His voice on "The Fragile One" sounds a little like Freedy Johnston's; and "Describing a Girl" (one of the strongest songs on the new demo) recalls XTC at their best and tells the story of a woman, sick of leading her uniformed life, walking out of an unhappy working-class world.

Barnicle is quick to mention Nick Drake and Jeff Buckley as influences, and John Lennon and Ray Davies are in heavy rotation in his car stereo. The new songs are loaded with a lot of layered atmospheric guitar, which he acknowledges is the influence of Daniel Lanois (producer of Emmylou Harris and U2 as well as Dylan).

Former frontwoman Mary Lou Lord seems more like a kindred spirit than an influence; she, too, is rooted in folk-rock and interested more in songwriters with staying power than in whatever the new sensation might be. And like her, Barnicle understands what the music business has become, which worries him more than a little about the kind of exposure he might get in the hands of a major label.

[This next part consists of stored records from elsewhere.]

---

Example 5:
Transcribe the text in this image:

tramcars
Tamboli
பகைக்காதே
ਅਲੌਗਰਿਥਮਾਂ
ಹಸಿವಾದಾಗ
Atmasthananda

A hit single changes public perception in a rather dramatic way, and if handled poorly, all people talk about is the sophomore slump (as Counting Crows' Adam Duritz points out, if you make a misstep at the beginning, no matter how great a songwriter you become, you never get that "Cougar" out of your name). Barnicle is in this game for the long haul. He's doing smart things, and with any luck he'll go places. This is a guy who understands the sophisticated marketing realities of the music business and yet, amazingly, he's not cynical -- just savvy.